# ENGLISH POINTERS



## traveler33 (Feb 8, 2008)

A tear ago, I became the owner of two 11 month old pointers from a Quail preserve in Fla. I was told they were surplus pups and would be destroyed. 
Ive trained them in basic commands and am wondering if its too late to get them bird hunting. Any and all advise would be appreciated. Has anyone ever heard of surplus dogs? Its hard to believe anyone could shoot these dogs. They are awesome.


----------



## Bobm (Aug 26, 2003)

unfortunately its all too common scenario in southern quail operations

They will probably make great hunters, just expose them to birds, nothing outhunts EP's.

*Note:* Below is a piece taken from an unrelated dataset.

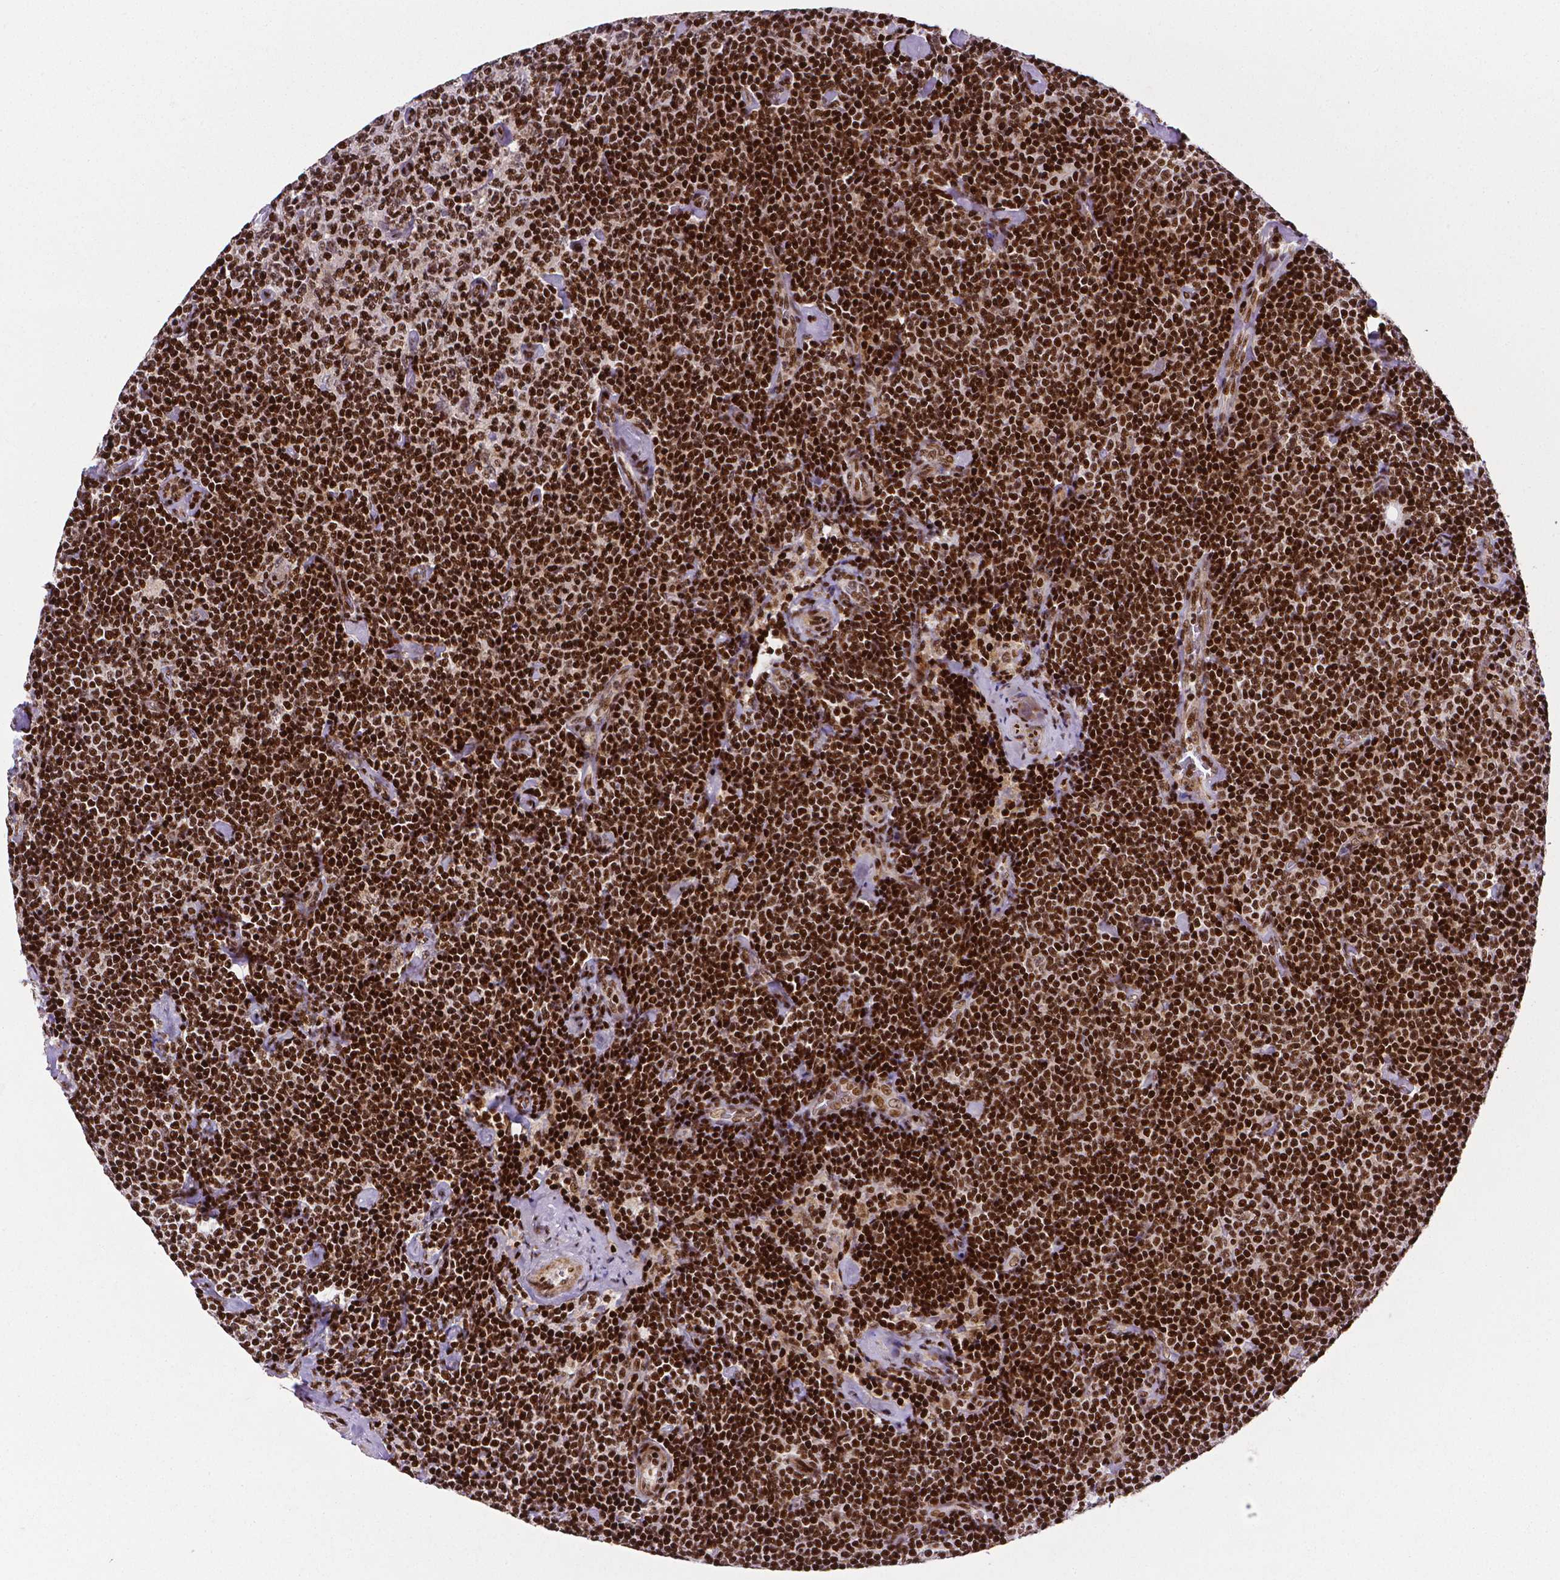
{"staining": {"intensity": "strong", "quantity": ">75%", "location": "nuclear"}, "tissue": "lymphoma", "cell_type": "Tumor cells", "image_type": "cancer", "snomed": [{"axis": "morphology", "description": "Malignant lymphoma, non-Hodgkin's type, Low grade"}, {"axis": "topography", "description": "Lymph node"}], "caption": "An immunohistochemistry (IHC) photomicrograph of tumor tissue is shown. Protein staining in brown highlights strong nuclear positivity in low-grade malignant lymphoma, non-Hodgkin's type within tumor cells. (brown staining indicates protein expression, while blue staining denotes nuclei).", "gene": "CTCF", "patient": {"sex": "male", "age": 81}}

I would also like to congradulate you for doing right by the dogs :beer:

Very good of you.


----------



## gonehuntin' (Jul 27, 2006)

If it's one dog that will train itself except for the fine stuff, It's an EP.


----------



## jmillercustoms (Dec 11, 2007)

i think you're pointers will be fine, I hunt with a guy that has two labs and and english pointer and i tell you what in grass that EP is a MACHINE! nothin agains the labs i have one myself but that english is jsut a fun dog to watch hunt


----------



## traveler33 (Feb 8, 2008)

Thanks for all the input guys. I appreciate it.


----------



## cancan (Feb 28, 2008)

never heard surplus dogs but have heard them called culls....they might not have shown the preserve operator what he wanted to see.....

get them on birds and keep it fun, they probably turn out fine.

Good luck.


----------